Yeah, too bad I don't have friends on here. Actually, they'll probably never see this. Anyways, I've had my gun for almost 4 years now, many seasons of duck, geese, snows, crows, and pigeons. Hardest part about dropping a gun into both muck and slimy *** weeds on the same day is cleaning, that really sucked. Keeps on shucking shells though, until recently. Too bad my 2 Johnny Steward e-callers didn't hold out as well!!! :eyeroll:


----------



## Decoyer (Mar 2, 2002)

In the great words of T-REX:

_Cleaning, why the **** would you do that????_


----------



## GooseBuster3 (Mar 1, 2002)

Exactly, why clean your hunting gear?? I dont cause I will crawl and do what ever it takes to kill birds. I would be a great field tester for hunting gear. Hey when the X2 isnt cycling right and you are in the cross fire just spit alittle bit of chew spit in her, it will be working like new in no time. I bet nobody has done that. :wink:


----------



## Guest (May 5, 2004)

When a gun won't even fire cause it's completely frozen, what the hell ya gonna do? It's happened so much to me that last time I finally got ****** off and kicked the thing open. It shot about 10 rounds and re froze! 
I bet you don't clean your X2 GB3. It won't last you another full season w/o a cleaning. You crawl through the slop of NoDak and SODak for snows, you must baby that thing  . Been there, done that. I've got an X2, they're not all their cracked up to be. This should be in the shotgun forum.

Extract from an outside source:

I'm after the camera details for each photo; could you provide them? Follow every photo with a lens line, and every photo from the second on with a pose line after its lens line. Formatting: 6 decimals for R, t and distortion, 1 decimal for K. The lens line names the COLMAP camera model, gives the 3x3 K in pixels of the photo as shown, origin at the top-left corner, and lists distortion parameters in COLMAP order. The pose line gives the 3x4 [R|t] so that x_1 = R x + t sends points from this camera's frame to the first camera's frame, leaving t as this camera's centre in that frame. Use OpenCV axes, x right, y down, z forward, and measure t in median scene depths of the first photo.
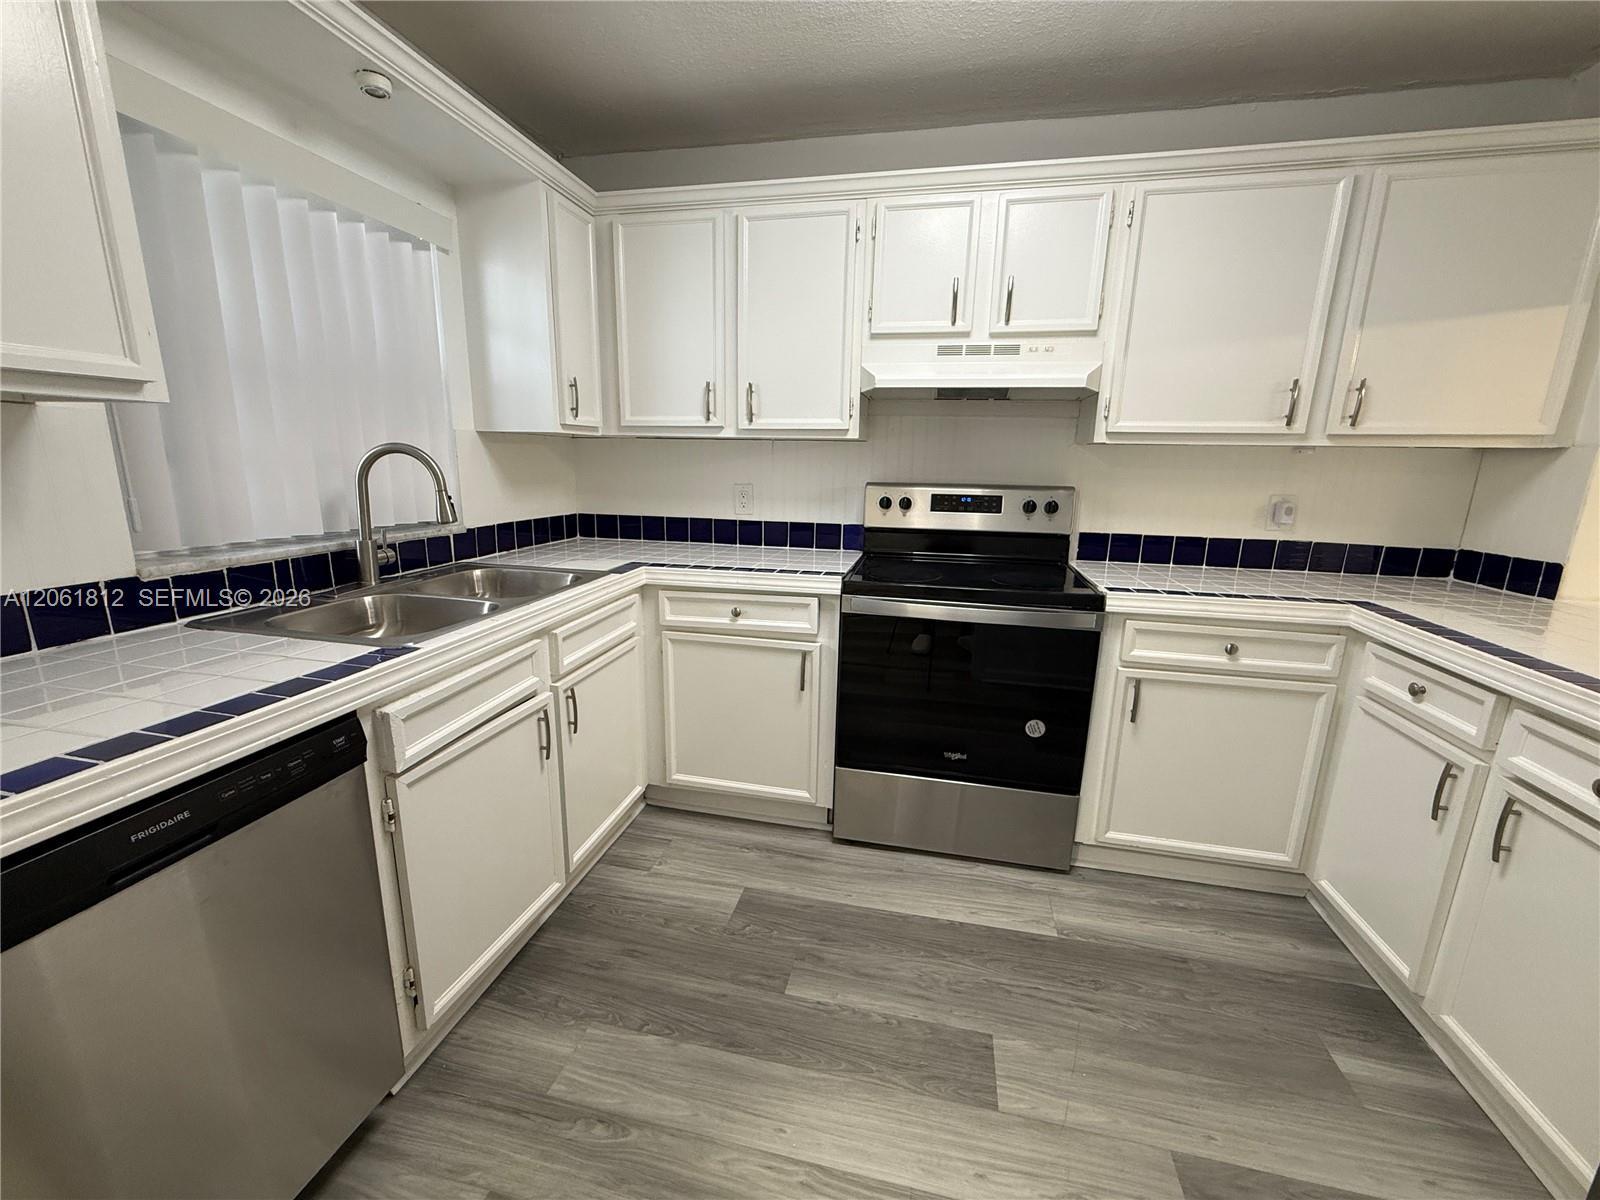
lens RADIAL K [[640.8, 0, 795.6], [0, 640.8, 599.5], [0, 0, 1]] dist [-0.002475, -0.000079]
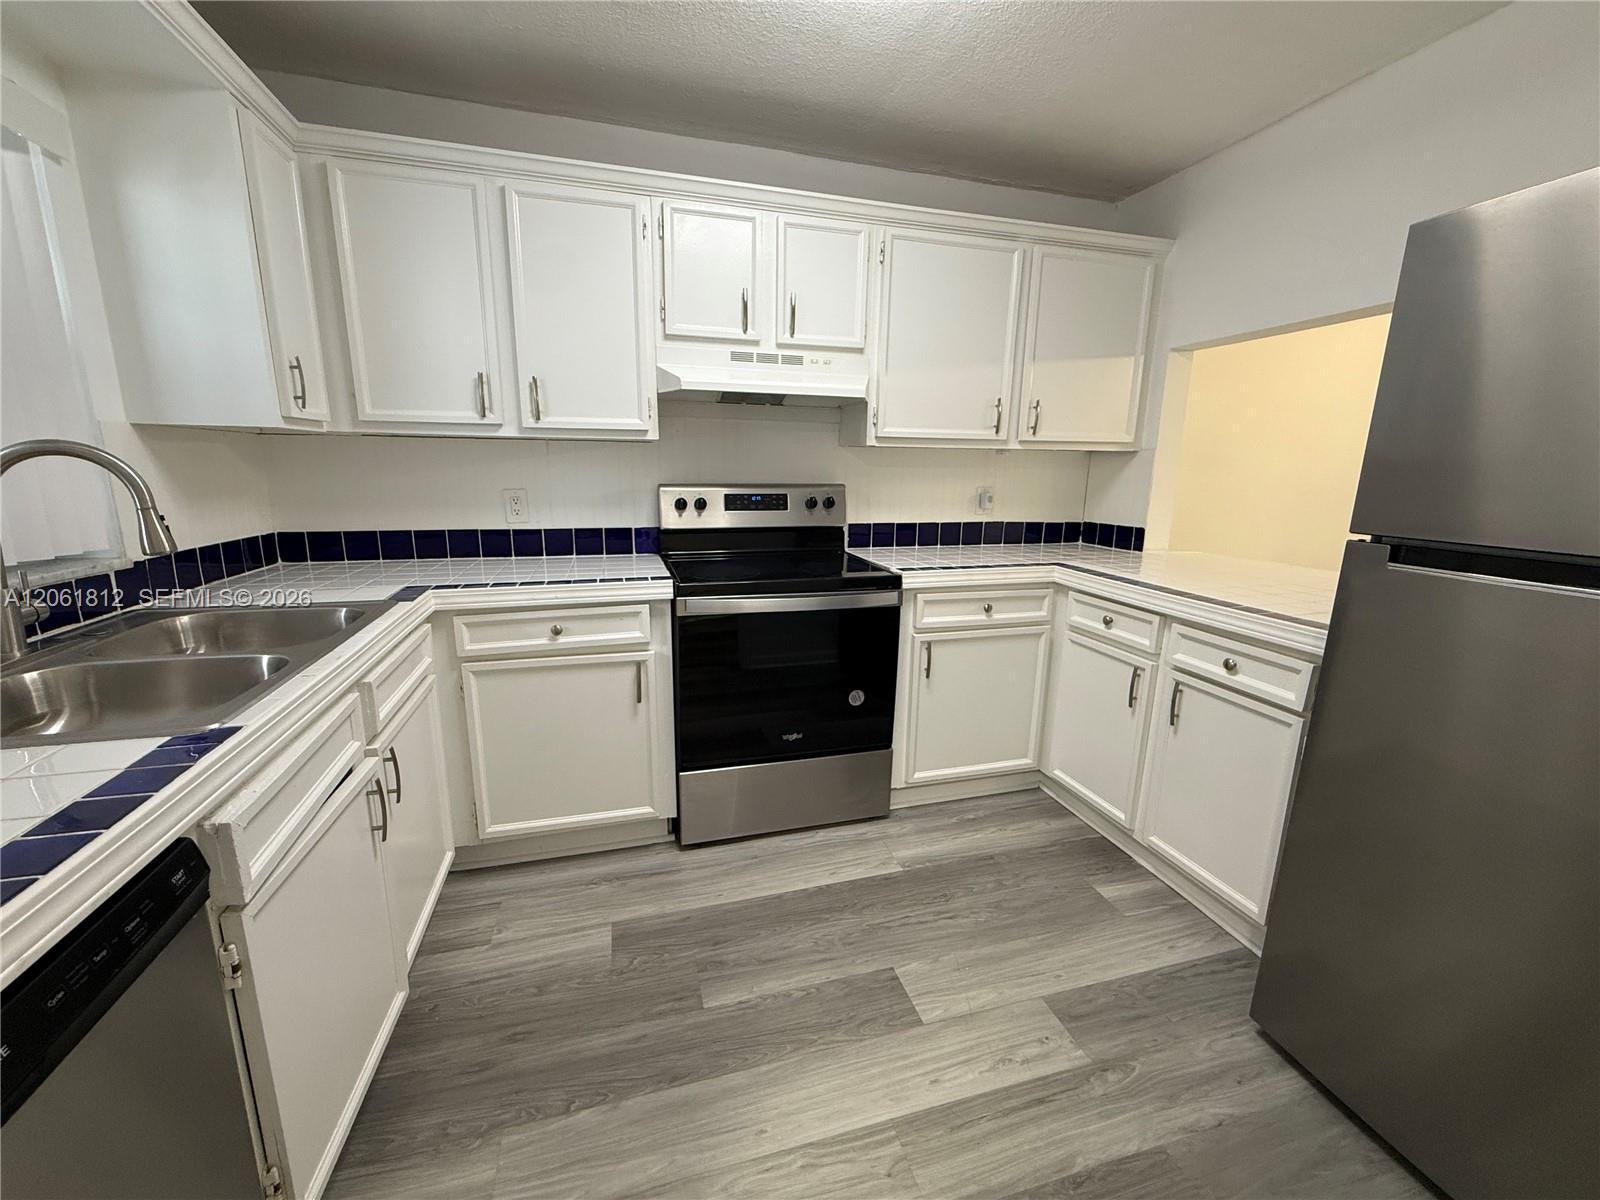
lens RADIAL K [[640.8, 0, 797.0], [0, 640.8, 599.2], [0, 0, 1]] dist [-0.002475, -0.000079]
pose [[0.877820, -0.105147, 0.467307, -0.235343], [0.105249, 0.994107, 0.025974, -0.012658], [-0.467284, 0.026384, 0.883713, 0.044738]]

As for my blinds, they kick *** but the headrest, IN MY OPINION , are too low, need to be raised up a little so I can see out sideways, L and R.


----------



## MnDiver (Oct 1, 2002)

I got one for sale if you are Looking... PM me

PowerHunter that is..


----------



## mallard (Mar 27, 2002)

Tyler,didnt you bust up your nova when a shell jammed and the honks were comming in?


----------



## GooseBuster3 (Mar 1, 2002)

Yeah, thats why Benellis suck, they are complete. Junk, plus it shows you how I treat ny hunting gear.


----------